TOPICS: Women’s empowerment
In the past two decades, international labour migration from Nepal has been rising due to lack of employment opportunities, low earnings from farming and the dismal economic and political environment at home.
Estimates by Migration Yearbook 2010 show that one out of every 11 Nepali adults is in foreign employment and more than 90 per cent of these migrants are men. With the surge in male migration, women’s roles and responsibilities in the domestic and socio-economic spheres have changed.
Women are increasingly taking up the role of household heads, financial managers and single parents, in a society that has historically suppressed their freedom.
An in-depth analysis of the changes in women’s experiences, based on insights from interviews with migrant wives and econometric research using data from Nepal Living Standard Survey-III (2010/11) and Nepal Demographic and Health Survey 2011, reveals that though women gain opportunities for increased freedom and greater access to economic and social resources during men’s absence, these opportunities are often constrained by women’s position in the household, their education and employment background, their caste and class group, and the gendered social norms.

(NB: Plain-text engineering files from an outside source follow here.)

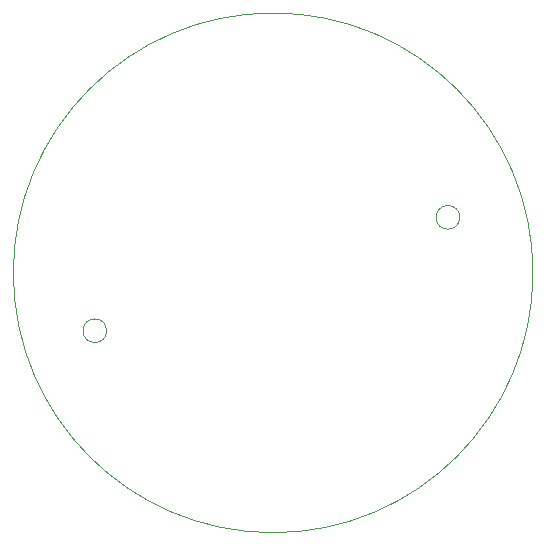
<source format=gbr>
%TF.GenerationSoftware,KiCad,Pcbnew,5.1.8-1.fc33*%
%TF.CreationDate,2020-12-06T10:48:02+01:00*%
%TF.ProjectId,lightring,6c696768-7472-4696-9e67-2e6b69636164,rev?*%
%TF.SameCoordinates,Original*%
%TF.FileFunction,Profile,NP*%
%FSLAX46Y46*%
G04 Gerber Fmt 4.6, Leading zero omitted, Abs format (unit mm)*
G04 Created by KiCad (PCBNEW 5.1.8-1.fc33) date 2020-12-06 10:48:02*
%MOMM*%
%LPD*%
G01*
G04 APERTURE LIST*
%TA.AperFunction,Profile*%
%ADD10C,0.050000*%
%TD*%
G04 APERTURE END LIST*
D10*
X185800000Y-75300000D02*
G75*
G03*
X185800000Y-75300000I-1000000J0D01*
G01*
X155900000Y-84900000D02*
G75*
G03*
X155900000Y-84900000I-1000000J0D01*
G01*
X192000000Y-80000000D02*
G75*
G03*
X192000000Y-80000000I-22000000J0D01*
G01*
M02*

</source>
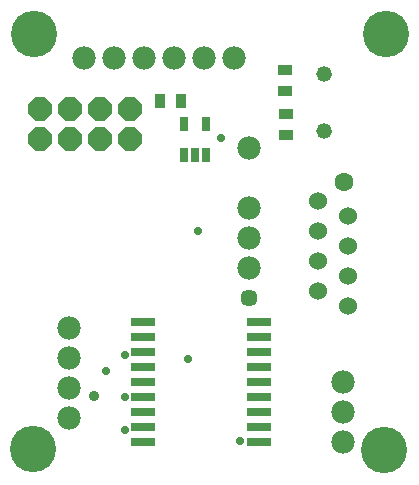
<source format=gts>
G75*
G70*
%OFA0B0*%
%FSLAX24Y24*%
%IPPOS*%
%LPD*%
%AMOC8*
5,1,8,0,0,1.08239X$1,22.5*
%
%ADD10R,0.0512X0.0355*%
%ADD11C,0.0520*%
%ADD12R,0.0840X0.0300*%
%ADD13C,0.0780*%
%ADD14C,0.0571*%
%ADD15OC8,0.0780*%
%ADD16C,0.0600*%
%ADD17C,0.0631*%
%ADD18R,0.0257X0.0512*%
%ADD19R,0.0355X0.0512*%
%ADD20C,0.0276*%
%ADD21C,0.0355*%
%ADD22C,0.1542*%
D10*
X013410Y016261D03*
X013410Y016969D03*
X013400Y017711D03*
X013400Y018419D03*
D11*
X014690Y018275D03*
X014690Y016375D03*
D12*
X012510Y010015D03*
X012510Y009515D03*
X012510Y009015D03*
X012510Y008515D03*
X012510Y008015D03*
X012510Y007515D03*
X012510Y007015D03*
X012510Y006515D03*
X012510Y006015D03*
X008650Y006015D03*
X008650Y006515D03*
X008650Y007015D03*
X008650Y007515D03*
X008650Y008015D03*
X008650Y008515D03*
X008650Y009015D03*
X008650Y009515D03*
X008650Y010015D03*
D13*
X006190Y009825D03*
X006190Y008825D03*
X006190Y007825D03*
X006190Y006825D03*
X012190Y011825D03*
X012190Y012825D03*
X012190Y013825D03*
X012190Y015825D03*
X011690Y018825D03*
X010690Y018825D03*
X009690Y018825D03*
X008690Y018825D03*
X007690Y018825D03*
X006690Y018825D03*
X015320Y008025D03*
X015320Y007025D03*
X015320Y006025D03*
D14*
X012190Y010825D03*
D15*
X008230Y016135D03*
X008230Y017135D03*
X007230Y017135D03*
X007230Y016135D03*
X006230Y016135D03*
X006230Y017135D03*
X005230Y017135D03*
X005230Y016135D03*
D16*
X014500Y014045D03*
X014500Y013045D03*
X014500Y012045D03*
X014500Y011045D03*
X015500Y010545D03*
X015500Y011545D03*
X015500Y012545D03*
X015500Y013545D03*
D17*
X015356Y014683D03*
D18*
X010764Y015593D03*
X010390Y015593D03*
X010015Y015593D03*
X010015Y016617D03*
X010764Y016617D03*
D19*
X009934Y017375D03*
X009225Y017375D03*
D20*
X011270Y016145D03*
X010500Y013065D03*
X008050Y008935D03*
X007420Y008375D03*
X008050Y007535D03*
X008050Y006415D03*
X010150Y008795D03*
X011900Y006065D03*
D21*
X007015Y007545D03*
D22*
X004995Y005805D03*
X016680Y005745D03*
X016745Y019615D03*
X005025Y019615D03*
M02*

</source>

Women in migrant households are found to have higher domestic and subsistence farming responsibilities and lower participation in market work.
The lower participation in market work for migrant wives is partly explained by the intensification of their domestic work along with the reduced economic pressures by virtue of receiving remittances.

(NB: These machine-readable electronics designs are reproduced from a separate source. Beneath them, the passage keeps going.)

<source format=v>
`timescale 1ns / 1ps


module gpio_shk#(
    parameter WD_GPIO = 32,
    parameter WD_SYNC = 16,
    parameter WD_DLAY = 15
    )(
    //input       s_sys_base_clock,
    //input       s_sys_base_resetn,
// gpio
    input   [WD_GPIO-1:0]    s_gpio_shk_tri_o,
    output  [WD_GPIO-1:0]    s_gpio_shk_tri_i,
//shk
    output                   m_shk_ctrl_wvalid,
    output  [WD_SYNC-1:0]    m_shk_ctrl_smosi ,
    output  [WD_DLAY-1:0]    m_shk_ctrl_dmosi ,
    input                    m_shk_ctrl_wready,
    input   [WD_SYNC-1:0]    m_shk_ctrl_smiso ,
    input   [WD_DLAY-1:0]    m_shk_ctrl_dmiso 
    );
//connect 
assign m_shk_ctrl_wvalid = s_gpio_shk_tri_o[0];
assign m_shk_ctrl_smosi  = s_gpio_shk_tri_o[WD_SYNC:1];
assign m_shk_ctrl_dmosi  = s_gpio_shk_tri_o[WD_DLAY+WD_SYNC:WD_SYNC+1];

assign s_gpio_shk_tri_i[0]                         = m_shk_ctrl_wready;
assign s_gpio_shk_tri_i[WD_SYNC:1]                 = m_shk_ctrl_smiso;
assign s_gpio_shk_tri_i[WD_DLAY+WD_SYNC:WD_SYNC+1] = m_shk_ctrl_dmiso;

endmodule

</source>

Women’s participation in household decision-making is found to be dependent on her position in the household. Women who take on the role of household heads are more likely to gain decision-making power, while those left under the supervision of other members may suffer from reduced decision-making ability.
In extended households, a woman’s relationship with her husband often determines the impact of his absence on her bargaining power.
A woman whose husband supported her by representing her interest in the house-hold decision-making may experience a loss in bargaining power.
However, women who did not receive much support from their husbands before their migration experience little or no change in their decision-making role as their in-laws primarily take charge of decision-making.